=== TASKS FOR THIS EXERCISE ===
- a) Summarize the blog post about being snowed in after Christmas in two sentences.
- b) Write the next part of the blog post about being snowed in after Christmas, picking up after its final sentence.

=== TEXT SECTION ===
Dec. 29th, 2010

gozer: I made this! (Default)
FA LA LA LA LA, people! I hope you all have been having a lovely holiday long-weekend! I spent Christmas Eve day and Christmas with my mom in Brooklyn -- saw the family, made nice with my sister, had a lovely dinner; no stress, no strife. I had planned on leaving on Sunday afternoon, taking the commuter rail from Grand Central to Hartford to meet up with ComicbookMan, who was going to drive down from Boston for the Legends of Superheros Christmas Party, then we'd go home from there.

IT WAS NOT TO BE!

See, there was this hella scary snowstorm that blew in from Santa's Workshop the day after Xmas, so I stayed put in Brooklyn and ComicbookMan stayed put in our apartment in the Boston area, where he'd spent Christmas, ostensibly for cat-sitting purposes, but mostly sleeping. As the Sunday storm began to subside, I went on line and purchased a bus ticket to Boston on Peter Pan for Tuesday noon. NYC gets back on its feet very quickly after a snowstorm, and this was only the sixth-worse snowstorm on record, after all! I lived in NYC for many, many years, and I could always get to classes or my job in Manhattan the day after a snowstorm. Surely the city would be mostly navigable again by Tuesday!

OH, HA! OMG, NOT SO MUCH!

My mother's house is located in South Brooklyn. Tuesday dawned, but there were no buses running in Brooklyn, despite the false info the MTA website posted. Even if there were buses, there were no trains operating in Brooklyn. There were also no car services for hire. What was the problem? PROBLEM: there was no snow removal of any kind from any of the streets, even the major ones; at all, at all, at all. ZERO.

Peter Pan's buses were running by 5am Tuesday, so they basically laughed at me when I called to ask if they'd honor my Tuesday ticket on Wednesday (they are honoring Sunday's and Monday's tickets all week.) Customer service at Peter Pan -- a bus company named after a sociopathic little bastard! -- didn't care that there was no way for me to get into Manhattan to get on their bus unless I'd started walking out of Brooklyn on snow shoes at about midnight the night before.

=== SOURCE INFORMATION ===
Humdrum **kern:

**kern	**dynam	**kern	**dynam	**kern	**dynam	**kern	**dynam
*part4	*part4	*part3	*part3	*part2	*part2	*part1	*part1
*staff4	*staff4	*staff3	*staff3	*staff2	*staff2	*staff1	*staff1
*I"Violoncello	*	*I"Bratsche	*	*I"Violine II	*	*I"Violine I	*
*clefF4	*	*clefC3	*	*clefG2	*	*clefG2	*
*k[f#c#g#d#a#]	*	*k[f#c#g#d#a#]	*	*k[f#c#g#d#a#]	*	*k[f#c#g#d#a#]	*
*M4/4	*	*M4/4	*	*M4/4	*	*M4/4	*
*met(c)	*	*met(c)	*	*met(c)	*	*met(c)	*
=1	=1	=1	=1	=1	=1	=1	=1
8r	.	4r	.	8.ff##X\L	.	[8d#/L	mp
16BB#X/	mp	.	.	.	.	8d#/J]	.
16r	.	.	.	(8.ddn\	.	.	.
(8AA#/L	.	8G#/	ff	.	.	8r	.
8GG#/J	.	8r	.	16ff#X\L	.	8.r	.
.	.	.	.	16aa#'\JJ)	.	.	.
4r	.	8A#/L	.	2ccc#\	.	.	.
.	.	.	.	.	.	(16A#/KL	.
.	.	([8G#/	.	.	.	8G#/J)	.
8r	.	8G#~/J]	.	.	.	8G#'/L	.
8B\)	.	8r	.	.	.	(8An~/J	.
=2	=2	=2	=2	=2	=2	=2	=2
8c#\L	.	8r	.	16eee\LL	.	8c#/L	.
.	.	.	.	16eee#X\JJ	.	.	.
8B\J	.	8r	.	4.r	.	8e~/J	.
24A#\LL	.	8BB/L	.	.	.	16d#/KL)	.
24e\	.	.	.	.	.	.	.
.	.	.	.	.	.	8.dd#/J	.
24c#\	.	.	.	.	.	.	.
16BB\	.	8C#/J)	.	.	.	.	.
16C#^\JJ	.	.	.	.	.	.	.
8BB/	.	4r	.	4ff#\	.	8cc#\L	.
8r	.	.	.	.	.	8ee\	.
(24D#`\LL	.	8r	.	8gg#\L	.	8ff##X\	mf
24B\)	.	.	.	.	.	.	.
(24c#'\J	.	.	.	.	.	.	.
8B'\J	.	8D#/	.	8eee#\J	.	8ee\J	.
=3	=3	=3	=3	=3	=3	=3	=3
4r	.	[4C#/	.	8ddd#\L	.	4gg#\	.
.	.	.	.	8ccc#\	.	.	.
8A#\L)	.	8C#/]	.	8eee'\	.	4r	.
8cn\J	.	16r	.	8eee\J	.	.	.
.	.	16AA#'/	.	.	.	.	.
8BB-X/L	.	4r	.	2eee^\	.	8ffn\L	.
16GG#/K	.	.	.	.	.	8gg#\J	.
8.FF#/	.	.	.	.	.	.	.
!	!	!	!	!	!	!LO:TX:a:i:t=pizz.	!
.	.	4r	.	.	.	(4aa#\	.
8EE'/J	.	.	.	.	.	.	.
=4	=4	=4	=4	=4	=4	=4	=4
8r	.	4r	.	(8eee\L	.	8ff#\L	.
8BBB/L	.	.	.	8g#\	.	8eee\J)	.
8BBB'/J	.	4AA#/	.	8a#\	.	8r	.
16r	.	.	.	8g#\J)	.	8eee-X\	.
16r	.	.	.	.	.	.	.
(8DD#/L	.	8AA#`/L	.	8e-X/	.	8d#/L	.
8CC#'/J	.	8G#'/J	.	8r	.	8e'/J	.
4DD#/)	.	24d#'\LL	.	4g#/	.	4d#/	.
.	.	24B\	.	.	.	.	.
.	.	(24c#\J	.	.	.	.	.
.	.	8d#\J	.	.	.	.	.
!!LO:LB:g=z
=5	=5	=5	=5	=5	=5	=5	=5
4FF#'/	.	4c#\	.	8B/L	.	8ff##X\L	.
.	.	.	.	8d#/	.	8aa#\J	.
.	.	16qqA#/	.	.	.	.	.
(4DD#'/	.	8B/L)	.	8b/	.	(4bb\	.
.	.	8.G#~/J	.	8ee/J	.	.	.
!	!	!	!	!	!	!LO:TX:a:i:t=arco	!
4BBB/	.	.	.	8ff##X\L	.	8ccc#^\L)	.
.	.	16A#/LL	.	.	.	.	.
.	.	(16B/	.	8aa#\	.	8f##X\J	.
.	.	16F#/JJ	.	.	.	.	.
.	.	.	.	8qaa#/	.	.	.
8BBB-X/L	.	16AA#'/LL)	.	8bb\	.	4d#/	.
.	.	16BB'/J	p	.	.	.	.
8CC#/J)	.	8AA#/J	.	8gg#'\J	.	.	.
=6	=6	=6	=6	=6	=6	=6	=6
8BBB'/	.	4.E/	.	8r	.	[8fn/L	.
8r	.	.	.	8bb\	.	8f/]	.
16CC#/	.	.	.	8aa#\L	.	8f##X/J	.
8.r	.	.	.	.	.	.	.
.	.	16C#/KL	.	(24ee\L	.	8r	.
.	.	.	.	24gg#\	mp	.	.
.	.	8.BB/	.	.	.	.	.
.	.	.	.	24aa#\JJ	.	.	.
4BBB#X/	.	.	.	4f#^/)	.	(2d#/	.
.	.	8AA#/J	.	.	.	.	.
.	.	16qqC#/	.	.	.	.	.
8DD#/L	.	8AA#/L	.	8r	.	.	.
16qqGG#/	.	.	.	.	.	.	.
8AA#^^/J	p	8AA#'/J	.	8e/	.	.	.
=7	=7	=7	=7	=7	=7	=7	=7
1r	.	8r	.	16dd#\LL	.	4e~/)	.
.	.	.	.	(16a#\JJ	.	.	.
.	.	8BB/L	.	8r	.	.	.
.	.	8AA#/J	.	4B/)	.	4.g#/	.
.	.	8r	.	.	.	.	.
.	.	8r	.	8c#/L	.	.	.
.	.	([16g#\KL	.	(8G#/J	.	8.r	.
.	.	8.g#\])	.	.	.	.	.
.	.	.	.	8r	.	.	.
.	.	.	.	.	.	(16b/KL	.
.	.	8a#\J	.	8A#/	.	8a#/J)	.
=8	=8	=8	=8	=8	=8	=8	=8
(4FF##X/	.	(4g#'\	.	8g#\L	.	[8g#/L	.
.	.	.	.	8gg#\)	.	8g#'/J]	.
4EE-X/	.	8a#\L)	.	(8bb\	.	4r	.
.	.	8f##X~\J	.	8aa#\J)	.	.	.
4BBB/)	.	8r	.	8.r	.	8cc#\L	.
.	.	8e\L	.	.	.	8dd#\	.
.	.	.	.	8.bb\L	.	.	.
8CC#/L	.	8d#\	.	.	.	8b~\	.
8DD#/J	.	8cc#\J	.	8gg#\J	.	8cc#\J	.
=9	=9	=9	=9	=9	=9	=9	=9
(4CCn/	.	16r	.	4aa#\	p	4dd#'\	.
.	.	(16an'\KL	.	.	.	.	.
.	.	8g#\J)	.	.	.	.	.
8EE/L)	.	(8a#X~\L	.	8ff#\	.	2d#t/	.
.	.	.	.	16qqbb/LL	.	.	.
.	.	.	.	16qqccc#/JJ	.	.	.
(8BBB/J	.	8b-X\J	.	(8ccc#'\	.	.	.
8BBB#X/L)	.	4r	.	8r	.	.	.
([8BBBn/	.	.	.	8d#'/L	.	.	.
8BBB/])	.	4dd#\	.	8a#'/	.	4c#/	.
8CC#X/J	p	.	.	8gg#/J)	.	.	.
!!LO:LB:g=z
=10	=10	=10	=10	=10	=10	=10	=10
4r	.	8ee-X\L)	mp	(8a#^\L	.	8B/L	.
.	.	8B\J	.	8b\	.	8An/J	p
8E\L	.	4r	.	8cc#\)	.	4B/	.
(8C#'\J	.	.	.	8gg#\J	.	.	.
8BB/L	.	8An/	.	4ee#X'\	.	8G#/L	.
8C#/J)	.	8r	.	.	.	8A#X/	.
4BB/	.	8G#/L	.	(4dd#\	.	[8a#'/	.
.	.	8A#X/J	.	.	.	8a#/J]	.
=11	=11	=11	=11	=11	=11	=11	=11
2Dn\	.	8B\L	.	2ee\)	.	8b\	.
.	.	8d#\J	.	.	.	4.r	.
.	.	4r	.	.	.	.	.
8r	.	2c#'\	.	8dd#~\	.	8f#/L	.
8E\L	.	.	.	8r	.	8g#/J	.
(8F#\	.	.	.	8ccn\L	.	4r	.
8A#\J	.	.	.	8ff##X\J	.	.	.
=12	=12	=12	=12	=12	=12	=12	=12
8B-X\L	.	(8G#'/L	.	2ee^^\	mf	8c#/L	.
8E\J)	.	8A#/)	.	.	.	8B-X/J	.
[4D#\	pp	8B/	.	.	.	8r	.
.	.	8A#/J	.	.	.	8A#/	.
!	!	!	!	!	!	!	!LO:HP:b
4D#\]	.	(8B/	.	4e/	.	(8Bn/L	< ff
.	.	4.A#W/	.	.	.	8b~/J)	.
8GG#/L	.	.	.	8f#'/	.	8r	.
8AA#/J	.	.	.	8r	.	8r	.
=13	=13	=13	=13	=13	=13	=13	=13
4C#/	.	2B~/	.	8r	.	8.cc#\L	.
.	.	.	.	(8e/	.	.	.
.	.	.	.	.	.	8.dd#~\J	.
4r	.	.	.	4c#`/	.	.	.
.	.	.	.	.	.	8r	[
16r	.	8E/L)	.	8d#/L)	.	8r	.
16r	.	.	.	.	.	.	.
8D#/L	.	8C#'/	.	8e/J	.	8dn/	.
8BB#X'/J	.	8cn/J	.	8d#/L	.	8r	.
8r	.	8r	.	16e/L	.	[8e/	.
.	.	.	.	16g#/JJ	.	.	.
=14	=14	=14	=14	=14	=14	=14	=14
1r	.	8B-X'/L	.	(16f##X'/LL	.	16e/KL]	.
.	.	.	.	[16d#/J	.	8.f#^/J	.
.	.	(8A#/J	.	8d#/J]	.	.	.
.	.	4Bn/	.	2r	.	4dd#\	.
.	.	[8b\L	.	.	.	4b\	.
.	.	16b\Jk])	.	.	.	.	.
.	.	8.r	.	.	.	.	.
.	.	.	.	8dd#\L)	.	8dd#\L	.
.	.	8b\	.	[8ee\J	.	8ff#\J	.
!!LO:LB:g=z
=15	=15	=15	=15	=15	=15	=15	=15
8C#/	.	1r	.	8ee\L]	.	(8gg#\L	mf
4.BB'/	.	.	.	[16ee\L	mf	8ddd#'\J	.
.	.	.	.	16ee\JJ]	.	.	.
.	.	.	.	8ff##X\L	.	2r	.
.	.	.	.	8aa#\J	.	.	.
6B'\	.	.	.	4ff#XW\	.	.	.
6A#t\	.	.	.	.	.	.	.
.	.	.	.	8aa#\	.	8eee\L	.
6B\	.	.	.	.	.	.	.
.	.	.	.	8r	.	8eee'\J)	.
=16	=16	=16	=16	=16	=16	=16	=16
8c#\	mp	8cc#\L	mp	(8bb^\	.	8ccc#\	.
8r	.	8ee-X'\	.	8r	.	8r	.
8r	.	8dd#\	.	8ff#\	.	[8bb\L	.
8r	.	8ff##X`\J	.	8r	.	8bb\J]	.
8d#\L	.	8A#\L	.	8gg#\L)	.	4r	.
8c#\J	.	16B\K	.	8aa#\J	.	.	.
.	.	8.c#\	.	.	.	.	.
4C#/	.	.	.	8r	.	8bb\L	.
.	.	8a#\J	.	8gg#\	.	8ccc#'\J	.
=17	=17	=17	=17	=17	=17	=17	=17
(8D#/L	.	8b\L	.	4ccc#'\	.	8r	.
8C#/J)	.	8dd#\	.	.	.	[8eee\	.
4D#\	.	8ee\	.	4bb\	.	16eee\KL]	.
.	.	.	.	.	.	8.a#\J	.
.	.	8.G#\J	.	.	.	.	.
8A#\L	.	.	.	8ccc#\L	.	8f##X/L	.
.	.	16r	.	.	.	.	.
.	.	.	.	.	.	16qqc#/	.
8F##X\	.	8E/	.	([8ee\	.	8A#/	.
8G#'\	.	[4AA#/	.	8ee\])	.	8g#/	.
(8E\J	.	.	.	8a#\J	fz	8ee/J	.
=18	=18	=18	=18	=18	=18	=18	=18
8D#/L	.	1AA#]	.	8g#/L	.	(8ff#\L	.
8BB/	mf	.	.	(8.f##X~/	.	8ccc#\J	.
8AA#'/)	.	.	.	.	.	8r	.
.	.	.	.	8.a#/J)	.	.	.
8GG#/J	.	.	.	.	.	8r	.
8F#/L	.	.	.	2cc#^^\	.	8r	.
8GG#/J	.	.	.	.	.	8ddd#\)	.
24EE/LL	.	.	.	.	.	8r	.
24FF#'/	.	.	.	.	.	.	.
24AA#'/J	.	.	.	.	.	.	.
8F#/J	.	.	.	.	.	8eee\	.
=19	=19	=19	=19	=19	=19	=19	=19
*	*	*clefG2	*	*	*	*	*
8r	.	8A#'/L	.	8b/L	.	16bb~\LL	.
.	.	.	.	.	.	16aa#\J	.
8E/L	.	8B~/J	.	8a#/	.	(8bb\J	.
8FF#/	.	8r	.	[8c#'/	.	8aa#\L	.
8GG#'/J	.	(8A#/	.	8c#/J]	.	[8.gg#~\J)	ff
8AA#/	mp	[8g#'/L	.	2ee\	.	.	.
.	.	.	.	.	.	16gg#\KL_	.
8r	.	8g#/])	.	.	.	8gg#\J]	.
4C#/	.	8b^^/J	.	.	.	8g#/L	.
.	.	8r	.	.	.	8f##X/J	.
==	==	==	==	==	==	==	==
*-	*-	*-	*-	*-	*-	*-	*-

=== TASK-BY-TASK RESULTS ===
- a) After spending Christmas with family in Brooklyn, the writer stayed put when a severe snowstorm hit the day after Christmas and then bought a Peter Pan bus ticket to Boston for Tuesday noon. On Tuesday no buses, trains, or car services were running in Brooklyn because none of the streets had been cleared, and Peter Pan refused to honor the Tuesday ticket on Wednesday.

- b)
Fortunately, I checked online and found a ticket on Bolt Bus for $1.50, on the 11:30am Wednesday bus to Boston. Seriously, a buck-fifty. Since Bolt is owned by the same company that owns Peter Pan, it's as if they reissued my ticket for a minor change-of-date fee. Except Bolt buses are way nicer, newer buses than Peter Pan's buses, and Bolt takes a much shorter route out of Manhattan, so there's a lot less nausea-inducing stop-and-go. It was force-of-habit that I checked and purchased from Peter Pan first, but no longer.

So if you plan on busing from Boston or Philadelphia or Washington DC to/from NYC, check out Bolt before you try Greyhound or Peter Pan. Oddly, the same company owns and operates all three bus companies, but Greyhound's buses are even worse than Peter Pan's. The weirdest thing is that Greyhound's tickets are usually the most expensive of the three! TERRIBLE buses. HIGHEST prices. Buh? IS THIS SOME SORT OF STRANGE SOCIOLOGICAL EXPERIMENT?

I left my mom's house at 9am and got home at 6pm, and yet I consider myself lucky.